DATASET:
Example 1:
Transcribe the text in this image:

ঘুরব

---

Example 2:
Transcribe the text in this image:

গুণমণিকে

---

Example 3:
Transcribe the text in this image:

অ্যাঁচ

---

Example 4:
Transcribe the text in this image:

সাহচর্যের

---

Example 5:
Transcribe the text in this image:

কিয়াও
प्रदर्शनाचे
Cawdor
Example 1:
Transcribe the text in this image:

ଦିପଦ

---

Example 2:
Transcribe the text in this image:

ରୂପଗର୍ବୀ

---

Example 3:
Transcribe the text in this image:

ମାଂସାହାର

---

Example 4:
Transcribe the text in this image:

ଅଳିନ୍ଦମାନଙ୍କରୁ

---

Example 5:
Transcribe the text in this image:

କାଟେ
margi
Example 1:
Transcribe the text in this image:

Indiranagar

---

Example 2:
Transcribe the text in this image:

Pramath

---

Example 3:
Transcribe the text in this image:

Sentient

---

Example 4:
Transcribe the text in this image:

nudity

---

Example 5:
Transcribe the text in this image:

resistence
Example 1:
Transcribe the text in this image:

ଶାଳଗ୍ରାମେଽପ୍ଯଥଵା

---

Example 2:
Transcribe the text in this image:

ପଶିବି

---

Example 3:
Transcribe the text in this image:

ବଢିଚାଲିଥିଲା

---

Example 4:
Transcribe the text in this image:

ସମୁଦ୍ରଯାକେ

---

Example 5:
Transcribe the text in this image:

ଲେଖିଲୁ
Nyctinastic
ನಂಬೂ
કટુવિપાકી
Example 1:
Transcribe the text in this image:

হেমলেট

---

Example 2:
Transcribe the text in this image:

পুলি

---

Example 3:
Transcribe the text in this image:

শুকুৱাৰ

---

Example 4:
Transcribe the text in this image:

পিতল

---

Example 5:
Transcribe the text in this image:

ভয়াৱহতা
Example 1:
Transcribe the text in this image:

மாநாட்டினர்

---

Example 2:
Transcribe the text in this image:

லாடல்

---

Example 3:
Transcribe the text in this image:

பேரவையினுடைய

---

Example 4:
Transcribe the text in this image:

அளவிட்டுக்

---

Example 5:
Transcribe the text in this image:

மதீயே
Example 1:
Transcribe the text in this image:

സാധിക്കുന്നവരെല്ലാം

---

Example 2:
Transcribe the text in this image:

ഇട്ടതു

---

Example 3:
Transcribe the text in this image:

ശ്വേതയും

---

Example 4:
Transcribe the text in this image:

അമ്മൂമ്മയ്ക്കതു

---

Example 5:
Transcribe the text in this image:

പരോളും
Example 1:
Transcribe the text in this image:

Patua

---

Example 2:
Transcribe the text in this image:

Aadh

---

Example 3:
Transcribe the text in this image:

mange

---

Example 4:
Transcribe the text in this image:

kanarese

TASK PROMPT:
Reproduce the whole of the records exactly, so that no line differs from the source above.

EXERCISE OUTPUT:
Example 1:
Transcribe the text in this image:

ঘুরব

---

Example 2:
Transcribe the text in this image:

গুণমণিকে

---

Example 3:
Transcribe the text in this image:

অ্যাঁচ

---

Example 4:
Transcribe the text in this image:

সাহচর্যের

---

Example 5:
Transcribe the text in this image:

কিয়াও
प्रदर्शनाचे
Cawdor
Example 1:
Transcribe the text in this image:

ଦିପଦ

---

Example 2:
Transcribe the text in this image:

ରୂପଗର୍ବୀ

---

Example 3:
Transcribe the text in this image:

ମାଂସାହାର

---

Example 4:
Transcribe the text in this image:

ଅଳିନ୍ଦମାନଙ୍କରୁ

---

Example 5:
Transcribe the text in this image:

କାଟେ
margi
Example 1:
Transcribe the text in this image:

Indiranagar

---

Example 2:
Transcribe the text in this image:

Pramath

---

Example 3:
Transcribe the text in this image:

Sentient

---

Example 4:
Transcribe the text in this image:

nudity

---

Example 5:
Transcribe the text in this image:

resistence
Example 1:
Transcribe the text in this image:

ଶାଳଗ୍ରାମେଽପ୍ଯଥଵା

---

Example 2:
Transcribe the text in this image:

ପଶିବି

---

Example 3:
Transcribe the text in this image:

ବଢିଚାଲିଥିଲା

---

Example 4:
Transcribe the text in this image:

ସମୁଦ୍ରଯାକେ

---

Example 5:
Transcribe the text in this image:

ଲେଖିଲୁ
Nyctinastic
ನಂಬೂ
કટુવિપાકી
Example 1:
Transcribe the text in this image:

হেমলেট

---

Example 2:
Transcribe the text in this image:

পুলি

---

Example 3:
Transcribe the text in this image:

শুকুৱাৰ

---

Example 4:
Transcribe the text in this image:

পিতল

---

Example 5:
Transcribe the text in this image:

ভয়াৱহতা
Example 1:
Transcribe the text in this image:

மாநாட்டினர்

---

Example 2:
Transcribe the text in this image:

லாடல்

---

Example 3:
Transcribe the text in this image:

பேரவையினுடைய

---

Example 4:
Transcribe the text in this image:

அளவிட்டுக்

---

Example 5:
Transcribe the text in this image:

மதீயே
Example 1:
Transcribe the text in this image:

സാധിക്കുന്നവരെല്ലാം

---

Example 2:
Transcribe the text in this image:

ഇട്ടതു

---

Example 3:
Transcribe the text in this image:

ശ്വേതയും

---

Example 4:
Transcribe the text in this image:

അമ്മൂമ്മയ്ക്കതു

---

Example 5:
Transcribe the text in this image:

പരോളും
Example 1:
Transcribe the text in this image:

Patua

---

Example 2:
Transcribe the text in this image:

Aadh

---

Example 3:
Transcribe the text in this image:

mange

---

Example 4:
Transcribe the text in this image:

kanarese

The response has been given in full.